Description: An easy implemenation of audio transcription in swift
Input: Audio file such as .mp3 file
Output: Transcription
Three essential components are: Title, Text space, Button, and Activity spinner.
Title describes the purpose of this app. Title component is very simple. You can use a label in Swift to make it.You can center and horizontal alignment for the title.
Text space is to display the final transcription results.So under your title, add a text field for it.
Button is the main function of this app. If an user presses it, the app will make a transcription. Activity spinner plays a spinner animation to indicate the transcription process. First, the basic setup is also simple. You can use button in swift to make it and add any alignment you like.
Next, we need to add Text space, Activity spinner, and Button in viewcontroller. Right click the button and connect it to viewcontroller.
You could use the ViewController, AppDelegate, and SceneDelegate file I posed in this github.
The following part is to explain some parts of it.
Inside the outlet, we first define three To-do functions.
@IBAction func playButtonPressed(_ sender: Any) {
activitySpinner.isHidden = false # Show activity spinner
activitySpinner.startAnimating()# Start animation of activity spinner
requestSpeechAuth()# Start transcription
}
First function is to show the hidden activitySpinner. Second function is to start animation of activity spinner.
First and second function were already defined by Xcode. So we don't need to do anything.
Third function is to start transcription. This function calls a mp3 file from local file and starts transcription. SFSpeechRecognizer is the main variable.

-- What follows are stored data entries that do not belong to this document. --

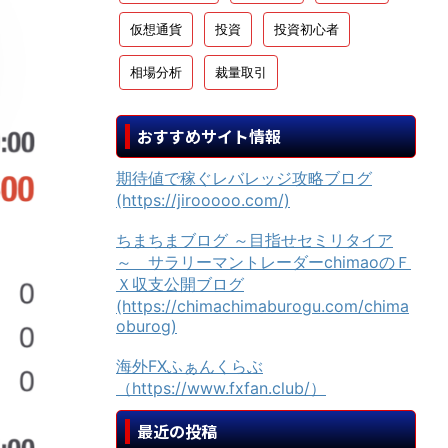
仮想通貨
投資
投資初心者
相場分析
裁量取引
おすすめサイト情報
期待値で稼ぐレバレッジ攻略ブログ
(https://jirooooo.com/)
ちまちまブログ ～目指せセミリタイア
～ サラリーマントレーダーchimaoのＦ
Ｘ収支公開ブログ
(https://chimachimaburogu.com/chima
oburog)
海外FXふぁんくらぶ
（https://www.fxfan.club/）
最近の投稿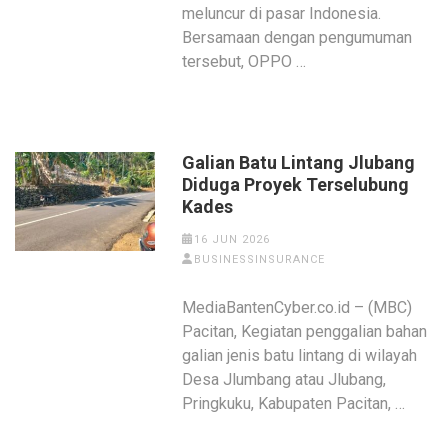
meluncur di pasar Indonesia.
Bersamaan dengan pengumuman
tersebut, OPPO …
Galian Batu Lintang Jlubang
Diduga Proyek Terselubung
Kades
16 JUN 2026
BUSINESSINSURANCE
MediaBantenCyber.co.id – (MBC)
Pacitan, Kegiatan penggalian bahan
galian jenis batu lintang di wilayah
Desa Jlumbang atau Jlubang,
Pringkuku, Kabupaten Pacitan, …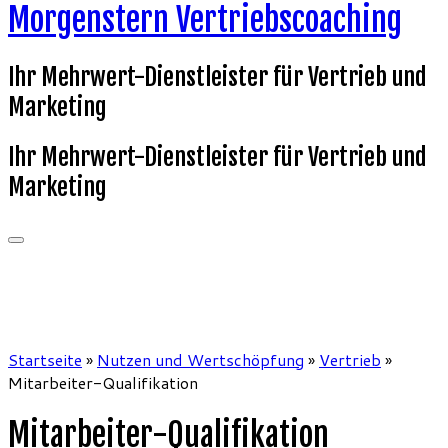
Morgenstern Vertriebscoaching
Ihr Mehrwert-Dienstleister für Vertrieb und
Marketing
Ihr Mehrwert-Dienstleister für Vertrieb und
Marketing
Startseite
»
Nutzen und Wertschöpfung
»
Vertrieb
»
Mitarbeiter-Qualifikation
Mitarbeiter-Qualifikation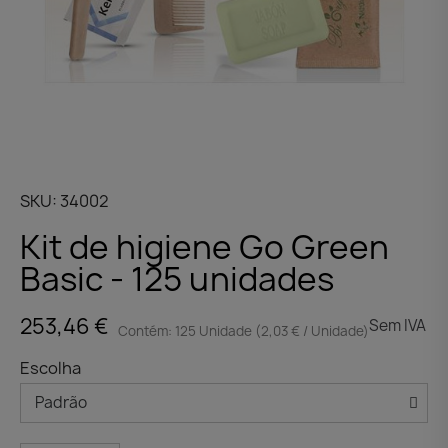
SKU
34002
Kit de higiene Go Green
Basic - 125 unidades
253,46 €
Sem IVA
Contém: 125 Unidade (2,03 € / Unidade)
Escolha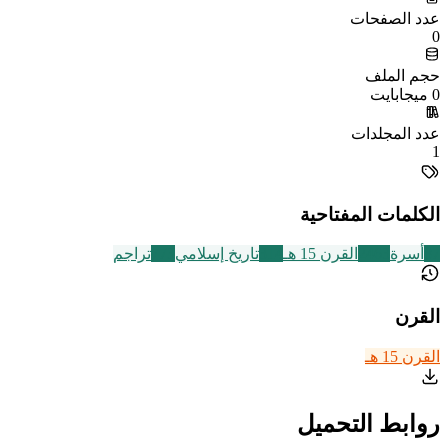
عدد الصفحات
0
حجم الملف
0 ميجابايت
عدد المجلدات
1
الكلمات المفتاحية
87
أسرة
2463
القرن 15 هـ
314
تاريخ إسلامي
773
تراجم
القرن
القرن 15 هـ
روابط التحميل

We need to feed it with a path, and it will do the task.
func requestSpeechAuth() {
SFSpeechRecognizer.requestAuthorization { authStatus in
if authStatus == SFSpeechRecognizerAuthorizationStatus.authorized{
if let path = Bundle.main.url(forResource: "test", withExtension: "mp3"){
do{
let sound = try AVAudioPlayer(contentsOf: path)
self.audioPlay = sound
self.audioPlay.delegate = self
sound.play()
} catch{
print("error")
}
let recognizer = SFSpeechRecognizer()
let request = SFSpeechURLRecognitionRequest(url: path)
recognizer?.recognitionTask(with: request){(result, error) in
if let error = error{
print("There was an error:\(error)")
} else {
print(result?.bestTranscription.formattedString)
self.transcriptionTextField.text = result?.bestTranscription.formattedString
}
}
}
}
}
}
Finally, when we press this button, activity spinner will start spin and swift can call SFSpeechRecognizer to detect the most likely transcription.